## [Source text]
Big Ten co-champion
- Conference: Big Ten Conference
- Record: 3–3 (1–0 Big Ten)
- Head coach: A. G. Scanlon (1st season);
- Captain: C. A. Barlett
- Home stadium: Stuart Field

= 1918 Purdue Boilermakers football team =

American college football season

The 1918 Purdue Boilermakers football team was an American football team that represented Purdue University during the 1918 Big Ten Conference football season. In their first season under head coach A. G. Scanlon, the Boilermakers compiled a 3–3 record, finished in a tie for first place in the Big Ten Conference with a 1–0 record against conference opponents, and outscored opponents by a total of 87 to 78.

==Schedule==

| Date | Opponent | Site | Result | Attendance | Source |
| October 26 | DePauw* | Stuart Field; West Lafayette, IN; | L 7–9 |  |  |
| November 2 | Chicago | Stuart Field; West Lafayette, IN (rivalry); | W 7–3 |  |  |
| November 9 | at Michigan Agricultural* | Old College Field; East Lansing, MI; | W 14–6 |  |  |
| November 16 | vs. Wabash* | Washington Park; Indianapolis, IN; | W 53–6 |  |  |
| November 23 | Notre Dame* | Stuart Field; West Lafayette, IN (rivalry); | L 6–26 | 7,000 |  |
| November 30 | at Great Lakes Navy* | Northwestern Field; Evanston, IL; | L 0–27 |  |  |
*Non-conference game;

==Preseason==
On September 10, 1918, Purdue's athletic director, Oliver Cutts, announced that Cleo A. O'Donnell was at his home in Boston and would probably not return as the school's head football coach. Cutts stated that assistant coach Butch Scanlon would take change of the team when students reported.

==Game summaries==
On October 26, Purdue was upset by DePauw, 9–7, in Lafayette, Indiana. The DePauw team was delayed by a freight wreck that blocked the railroad near Roachdale, with the players traveling the remaining 45 miles in automobiles. The game began at 5 p.m. and was played in shortened quarters. DePauw threw a touchdown pass for the victory with minutes to play in the "gathering darkness."

On November 2, Purdue defeated Chicago, 7–3, at Lafayette. The Purdue victory broke a 20-game losing streak against Chicago dating back to 1898. According to a newspaper account, Chicago's coach Stagg "used everything at his command to put a winning score across, but the plucky Purdue men foiled him."

## [Available data]
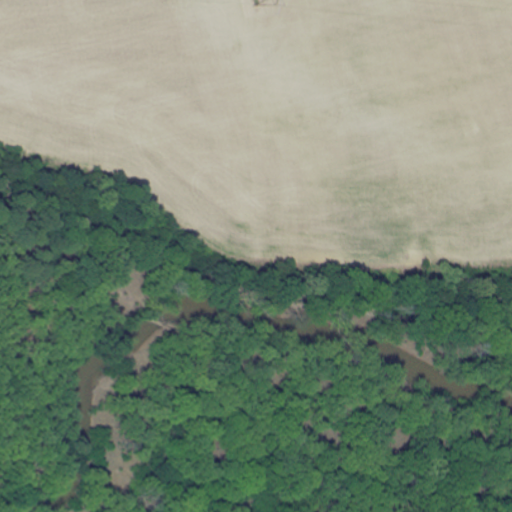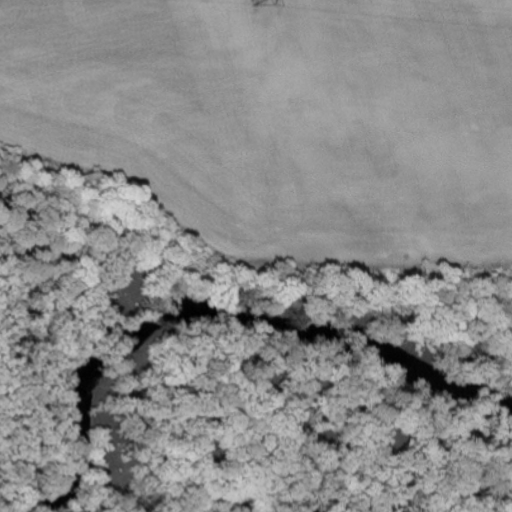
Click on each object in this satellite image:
river: (227, 314)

## [Directive]
Decide whether each statement below agrees with the 1918 Purdue football article above. For each, answer yes or no and quote the words of the article that decide it. (a) Purdue outscored its opponents by a total of 87 to 78. (b) The game against Notre Dame was played at Washington Park in Indianapolis. (c) The DePauw players covered the last 45 miles of their trip by train.

## [Written answer]
(a) Yes: "outscored opponents by a total of 87 to 78"
(b) No: "Notre Dame* | Stuart Field; West Lafayette, IN (rivalry);"
(c) No: "with the players traveling the remaining 45 miles in automobiles"